══ Task inputs
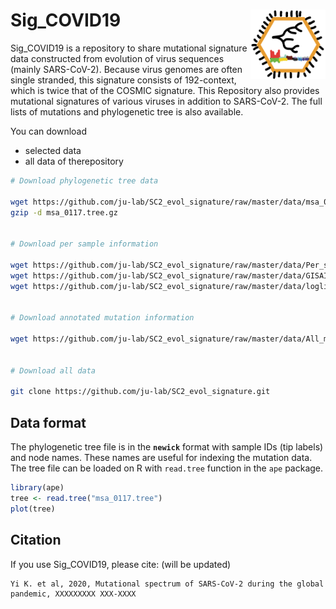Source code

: 
# Sig_COVID19 <img src="logo2.png" align="right" width="120" />

Sig_COVID19 is a repository to share mutational signature data constructed from evolution of virus sequences (mainly SARS-CoV-2). Because virus genomes are often single stranded, this signature consists of 192-context, which is twice that of the COSMIC signature. This Repository also provides mutational signatures of various viruses in addition to SARS-CoV-2. The full lists of mutations and phylogenetic tree is also available.

You can download

* selected data
* all data of therepository

```bash
# Download phylogenetic tree data

wget https://github.com/ju-lab/SC2_evol_signature/raw/master/data/msa_0117.tree.gz
gzip -d msa_0117.tree.gz


# Download per sample information

wget https://github.com/ju-lab/SC2_evol_signature/raw/master/data/Per_sample_mutation_list.csv.gz
wget https://github.com/ju-lab/SC2_evol_signature/raw/master/data/GISAID_metadata.csv
wget https://github.com/ju-lab/SC2_evol_signature/raw/master/data/loglikelihood_to_be_root_and_outgroup_distance.csv


# Download annotated mutation information

wget https://github.com/ju-lab/SC2_evol_signature/raw/master/data/All_mutation_information.csv.gz


# Download all data

git clone https://github.com/ju-lab/SC2_evol_signature.git

```

## Data format

The phylogenetic tree file is in the **`newick`** format with sample IDs (tip labels) and node names. These names are useful for indexing the mutation data. The tree file can be loaded on R with  `read.tree` function in the `ape` package.

```R
library(ape)
tree <- read.tree("msa_0117.tree")
plot(tree)
```



## Citation

If you use Sig_COVID19, please cite: (will be updated)
```
Yi K. et al, 2020, Mutational spectrum of SARS-CoV-2 during the global pandemic, XXXXXXXXX XXX-XXXX
```
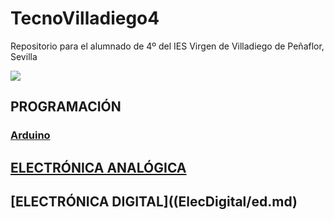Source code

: # TecnoVilladiego4
Repositorio para el alumnado de 4º del IES Virgen de Villadiego de Peñaflor, Sevilla

![](imágenes/logo_fondo_transparente200x300.png)

## PROGRAMACIÓN
### [Arduino](Arduino/arduino.md)


## [ELECTRÓNICA ANALÓGICA](ElecAnalógica/ea.md)

## [ELECTRÓNICA DIGITAL]((ElecDigital/ed.md)
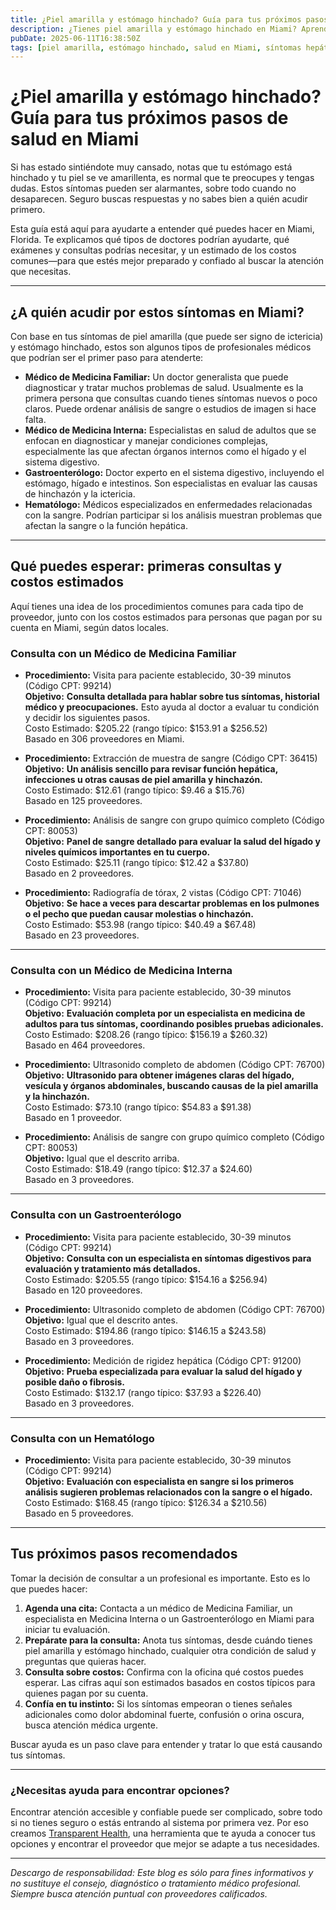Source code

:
 ```yaml
---
title: ¿Piel amarilla y estómago hinchado? Guía para tus próximos pasos de salud en Miami  
description: ¿Tienes piel amarilla y estómago hinchado en Miami? Aprende a quién visitar, qué exámenes esperar y los costos estimados cerca de ti para tomar el próximo paso.  
pubDate: 2025-06-11T16:38:50Z  
tags: [piel amarilla, estómago hinchado, salud en Miami, síntomas hepáticos, gastroenterología, medicina familiar, costos médicos]  
---
```


# ¿Piel amarilla y estómago hinchado? Guía para tus próximos pasos de salud en Miami

Si has estado sintiéndote muy cansado, notas que tu estómago está hinchado y tu piel se ve amarillenta, es normal que te preocupes y tengas dudas. Estos síntomas pueden ser alarmantes, sobre todo cuando no desaparecen. Seguro buscas respuestas y no sabes bien a quién acudir primero.

Esta guía está aquí para ayudarte a entender qué puedes hacer en Miami, Florida. Te explicamos qué tipos de doctores podrían ayudarte, qué exámenes y consultas podrías necesitar, y un estimado de los costos comunes—para que estés mejor preparado y confiado al buscar la atención que necesitas.

---

## ¿A quién acudir por estos síntomas en Miami?

Con base en tus síntomas de piel amarilla (que puede ser signo de ictericia) y estómago hinchado, estos son algunos tipos de profesionales médicos que podrían ser el primer paso para atenderte:

- **Médico de Medicina Familiar:** Un doctor generalista que puede diagnosticar y tratar muchos problemas de salud. Usualmente es la primera persona que consultas cuando tienes síntomas nuevos o poco claros. Puede ordenar análisis de sangre o estudios de imagen si hace falta.  
- **Médico de Medicina Interna:** Especialistas en salud de adultos que se enfocan en diagnosticar y manejar condiciones complejas, especialmente las que afectan órganos internos como el hígado y el sistema digestivo.  
- **Gastroenterólogo:** Doctor experto en el sistema digestivo, incluyendo el estómago, hígado e intestinos. Son especialistas en evaluar las causas de hinchazón y la ictericia.  
- **Hematólogo:** Médicos especializados en enfermedades relacionadas con la sangre. Podrían participar si los análisis muestran problemas que afectan la sangre o la función hepática.

---

## Qué puedes esperar: primeras consultas y costos estimados

Aquí tienes una idea de los procedimientos comunes para cada tipo de proveedor, junto con los costos estimados para personas que pagan por su cuenta en Miami, según datos locales.

### Consulta con un Médico de Medicina Familiar

- **Procedimiento:** Visita para paciente establecido, 30-39 minutos (Código CPT: 99214)  
  **Objetivo:** **Consulta detallada para hablar sobre tus síntomas, historial médico y preocupaciones.** Esto ayuda al doctor a evaluar tu condición y decidir los siguientes pasos.  
  Costo Estimado: $205.22 (rango típico: $153.91 a $256.52)  
  Basado en 306 proveedores en Miami.

- **Procedimiento:** Extracción de muestra de sangre (Código CPT: 36415)  
  **Objetivo:** **Un análisis sencillo para revisar función hepática, infecciones u otras causas de piel amarilla y hinchazón.**  
  Costo Estimado: $12.61 (rango típico: $9.46 a $15.76)  
  Basado en 125 proveedores.

- **Procedimiento:** Análisis de sangre con grupo químico completo (Código CPT: 80053)  
  **Objetivo:** **Panel de sangre detallado para evaluar la salud del hígado y niveles químicos importantes en tu cuerpo.**  
  Costo Estimado: $25.11 (rango típico: $12.42 a $37.80)  
  Basado en 2 proveedores.

- **Procedimiento:** Radiografía de tórax, 2 vistas (Código CPT: 71046)  
  **Objetivo:** **Se hace a veces para descartar problemas en los pulmones o el pecho que puedan causar molestias o hinchazón.**  
  Costo Estimado: $53.98 (rango típico: $40.49 a $67.48)  
  Basado en 23 proveedores.

---

### Consulta con un Médico de Medicina Interna

- **Procedimiento:** Visita para paciente establecido, 30-39 minutos (Código CPT: 99214)  
  **Objetivo:** **Evaluación completa por un especialista en medicina de adultos para tus síntomas, coordinando posibles pruebas adicionales.**  
  Costo Estimado: $208.26 (rango típico: $156.19 a $260.32)  
  Basado en 464 proveedores.

- **Procedimiento:** Ultrasonido completo de abdomen (Código CPT: 76700)  
  **Objetivo:** **Ultrasonido para obtener imágenes claras del hígado, vesícula y órganos abdominales, buscando causas de la piel amarilla y la hinchazón.**  
  Costo Estimado: $73.10 (rango típico: $54.83 a $91.38)  
  Basado en 1 proveedor.

- **Procedimiento:** Análisis de sangre con grupo químico completo (Código CPT: 80053)  
  **Objetivo:** Igual que el descrito arriba.  
  Costo Estimado: $18.49 (rango típico: $12.37 a $24.60)  
  Basado en 3 proveedores.

---

### Consulta con un Gastroenterólogo

- **Procedimiento:** Visita para paciente establecido, 30-39 minutos (Código CPT: 99214)  
  **Objetivo:** **Consulta con un especialista en síntomas digestivos para evaluación y tratamiento más detallados.**  
  Costo Estimado: $205.55 (rango típico: $154.16 a $256.94)  
  Basado en 120 proveedores.

- **Procedimiento:** Ultrasonido completo de abdomen (Código CPT: 76700)  
  **Objetivo:** Igual que el descrito antes.  
  Costo Estimado: $194.86 (rango típico: $146.15 a $243.58)  
  Basado en 3 proveedores.

- **Procedimiento:** Medición de rigidez hepática (Código CPT: 91200)  
  **Objetivo:** **Prueba especializada para evaluar la salud del hígado y posible daño o fibrosis.**  
  Costo Estimado: $132.17 (rango típico: $37.93 a $226.40)  
  Basado en 3 proveedores.

---

### Consulta con un Hematólogo

- **Procedimiento:** Visita para paciente establecido, 30-39 minutos (Código CPT: 99214)  
  **Objetivo:** **Evaluación con especialista en sangre si los primeros análisis sugieren problemas relacionados con la sangre o el hígado.**  
  Costo Estimado: $168.45 (rango típico: $126.34 a $210.56)  
  Basado en 5 proveedores.

---

## Tus próximos pasos recomendados

Tomar la decisión de consultar a un profesional es importante. Esto es lo que puedes hacer:

1. **Agenda una cita:** Contacta a un médico de Medicina Familiar, un especialista en Medicina Interna o un Gastroenterólogo en Miami para iniciar tu evaluación.  
2. **Prepárate para la consulta:** Anota tus síntomas, desde cuándo tienes piel amarilla y estómago hinchado, cualquier otra condición de salud y preguntas que quieras hacer.  
3. **Consulta sobre costos:** Confirma con la oficina qué costos puedes esperar. Las cifras aquí son estimados basados en costos típicos para quienes pagan por su cuenta.  
4. **Confía en tu instinto:** Si los síntomas empeoran o tienes señales adicionales como dolor abdominal fuerte, confusión o orina oscura, busca atención médica urgente.

Buscar ayuda es un paso clave para entender y tratar lo que está causando tus síntomas.

---

### ¿Necesitas ayuda para encontrar opciones?

Encontrar atención accesible y confiable puede ser complicado, sobre todo si no tienes seguro o estás entrando al sistema por primera vez. Por eso creamos [Transparent Health](https://transparenthealth.ai), una herramienta que te ayuda a conocer tus opciones y encontrar el proveedor que mejor se adapte a tus necesidades.

---

*Descargo de responsabilidad: Este blog es sólo para fines informativos y no sustituye el consejo, diagnóstico o tratamiento médico profesional. Siempre busca atención puntual con proveedores calificados.*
════
**Work to be completed**
With the string "Gastroenterólogo" as the key, filter the data above and show the lines that match.

**Expected answer**
- **Gastroenterólogo:** Doctor experto en el sistema digestivo, incluyendo el estómago, hígado e intestinos. Son especialistas en evaluar las causas de hinchazón y la ictericia.  
### Consulta con un Gastroenterólogo
1. **Agenda una cita:** Contacta a un médico de Medicina Familiar, un especialista en Medicina Interna o un Gastroenterólogo en Miami para iniciar tu evaluación.  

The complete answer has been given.